**PAGE TEXT:**
+-------+

The moon made itself known before the sun had even set: a strong orange disc in the southern sky, beckoning over the meager downtown cityscape.
I saw it from Battleground Avenue after crashing Ryan Saunders’ party at Gate City Growlers, where he was drumming up business for his HopFest — which is as much about urban awareness and cultural cachet as it is about beer and music.
It’s a buckshot approach to progress in the Triad, with notions like grassroots entrepreneurship and artistic democracy all wound up with dance parties and public transportation.
Not everyone is as enamored with Saunders as he is himself — “I’ve been pissing some people off lately,” he told me sheepishly — but hey: It doesn’t really matter what they’re saying about you, as long as they’re talking about you, amirite?
Earlier in the evening I sat in the back of a space at the Weatherspoon Art Museum while my old friend Harvey Robinson and his partner Carolyn de Berry talked about the creative process.
A clip from his documentary about the artist Leonardo Drew, due out later this year, raised the hairs on my arm with its insight and poignancy.

+-------+

**INFORMATION:**
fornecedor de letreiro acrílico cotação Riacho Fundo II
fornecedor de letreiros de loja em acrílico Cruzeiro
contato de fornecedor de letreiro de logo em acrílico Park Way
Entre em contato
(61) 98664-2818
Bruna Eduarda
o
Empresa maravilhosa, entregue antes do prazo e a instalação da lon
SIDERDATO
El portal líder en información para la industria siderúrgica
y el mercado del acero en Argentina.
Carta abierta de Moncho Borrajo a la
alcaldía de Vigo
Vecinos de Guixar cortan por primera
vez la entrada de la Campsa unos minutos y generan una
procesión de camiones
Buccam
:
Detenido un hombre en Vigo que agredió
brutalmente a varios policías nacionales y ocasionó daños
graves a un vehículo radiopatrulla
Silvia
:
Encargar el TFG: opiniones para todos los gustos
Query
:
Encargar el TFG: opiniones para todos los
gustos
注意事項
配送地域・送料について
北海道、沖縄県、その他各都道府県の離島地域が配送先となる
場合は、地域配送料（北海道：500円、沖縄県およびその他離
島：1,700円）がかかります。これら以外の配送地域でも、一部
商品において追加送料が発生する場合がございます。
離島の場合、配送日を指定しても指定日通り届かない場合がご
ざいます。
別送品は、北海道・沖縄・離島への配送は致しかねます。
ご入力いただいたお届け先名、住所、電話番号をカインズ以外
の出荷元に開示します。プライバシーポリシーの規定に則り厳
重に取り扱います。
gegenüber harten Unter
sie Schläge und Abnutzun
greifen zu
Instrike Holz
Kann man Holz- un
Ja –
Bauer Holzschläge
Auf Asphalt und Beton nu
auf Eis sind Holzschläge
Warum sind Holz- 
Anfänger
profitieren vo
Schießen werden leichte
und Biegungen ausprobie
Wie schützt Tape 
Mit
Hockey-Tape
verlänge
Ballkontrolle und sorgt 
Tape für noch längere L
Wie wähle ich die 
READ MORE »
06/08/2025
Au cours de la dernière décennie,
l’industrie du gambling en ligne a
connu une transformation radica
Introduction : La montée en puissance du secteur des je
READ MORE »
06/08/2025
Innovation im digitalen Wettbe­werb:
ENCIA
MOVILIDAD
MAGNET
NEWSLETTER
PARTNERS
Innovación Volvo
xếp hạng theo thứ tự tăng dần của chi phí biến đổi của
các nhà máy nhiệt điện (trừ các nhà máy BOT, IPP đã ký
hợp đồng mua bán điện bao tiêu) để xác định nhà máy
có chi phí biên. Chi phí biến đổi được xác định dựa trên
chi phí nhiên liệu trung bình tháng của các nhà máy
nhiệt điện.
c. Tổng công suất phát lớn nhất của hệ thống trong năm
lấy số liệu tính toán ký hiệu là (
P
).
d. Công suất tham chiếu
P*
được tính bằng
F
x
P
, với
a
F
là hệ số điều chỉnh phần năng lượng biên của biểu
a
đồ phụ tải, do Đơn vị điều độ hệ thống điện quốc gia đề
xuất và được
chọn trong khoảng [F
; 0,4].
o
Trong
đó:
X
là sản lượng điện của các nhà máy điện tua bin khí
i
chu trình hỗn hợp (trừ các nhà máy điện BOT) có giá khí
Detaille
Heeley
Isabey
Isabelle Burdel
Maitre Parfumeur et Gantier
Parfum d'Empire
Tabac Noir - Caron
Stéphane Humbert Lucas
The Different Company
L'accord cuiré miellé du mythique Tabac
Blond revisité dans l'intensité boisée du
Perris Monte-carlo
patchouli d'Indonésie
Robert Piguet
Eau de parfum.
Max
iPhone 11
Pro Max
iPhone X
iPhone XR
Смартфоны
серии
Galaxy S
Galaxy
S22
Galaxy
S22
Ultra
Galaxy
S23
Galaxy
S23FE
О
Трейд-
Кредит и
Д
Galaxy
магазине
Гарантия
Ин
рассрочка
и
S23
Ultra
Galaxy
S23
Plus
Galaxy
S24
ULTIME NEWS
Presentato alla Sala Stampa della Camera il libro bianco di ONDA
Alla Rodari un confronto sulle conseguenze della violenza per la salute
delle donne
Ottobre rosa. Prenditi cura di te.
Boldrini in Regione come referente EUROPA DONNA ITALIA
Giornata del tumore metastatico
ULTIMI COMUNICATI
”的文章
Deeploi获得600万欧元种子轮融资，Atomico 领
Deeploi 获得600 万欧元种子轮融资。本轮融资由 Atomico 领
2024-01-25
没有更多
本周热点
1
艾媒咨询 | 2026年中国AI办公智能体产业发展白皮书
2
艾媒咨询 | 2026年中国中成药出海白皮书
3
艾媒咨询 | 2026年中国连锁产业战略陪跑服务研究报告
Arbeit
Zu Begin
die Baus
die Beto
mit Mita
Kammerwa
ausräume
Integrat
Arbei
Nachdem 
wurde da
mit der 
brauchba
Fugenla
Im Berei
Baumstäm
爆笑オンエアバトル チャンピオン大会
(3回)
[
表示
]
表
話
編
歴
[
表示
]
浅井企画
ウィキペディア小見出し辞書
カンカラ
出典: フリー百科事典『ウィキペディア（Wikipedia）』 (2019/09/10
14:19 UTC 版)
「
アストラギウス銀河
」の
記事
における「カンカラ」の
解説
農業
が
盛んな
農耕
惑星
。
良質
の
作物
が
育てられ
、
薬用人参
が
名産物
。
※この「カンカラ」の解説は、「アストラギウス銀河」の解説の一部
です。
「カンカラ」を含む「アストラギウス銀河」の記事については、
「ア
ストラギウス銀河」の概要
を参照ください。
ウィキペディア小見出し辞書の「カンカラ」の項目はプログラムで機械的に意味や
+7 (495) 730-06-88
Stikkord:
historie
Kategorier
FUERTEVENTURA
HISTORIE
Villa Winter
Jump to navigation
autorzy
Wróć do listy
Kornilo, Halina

+-------+

**TASKS TO COMPLETE:**
1: According to the column, where was Ryan Saunders' party held?
2: Please write out the column's text between "Not everyone is" and "the creative process.", inclusive.
This work doesn't require the material.

**SOLUTIONS TO EACH TASK:**
1: At Gate City Growlers.

2:
Not everyone is as enamored with Saunders as he is himself — “I’ve been pissing some people off lately,” he told me sheepishly — but hey: It doesn’t really matter what they’re saying about you, as long as they’re talking about you, amirite?
Earlier in the evening I sat in the back of a space at the Weatherspoon Art Museum while my old friend Harvey Robinson and his partner Carolyn de Berry talked about the creative process.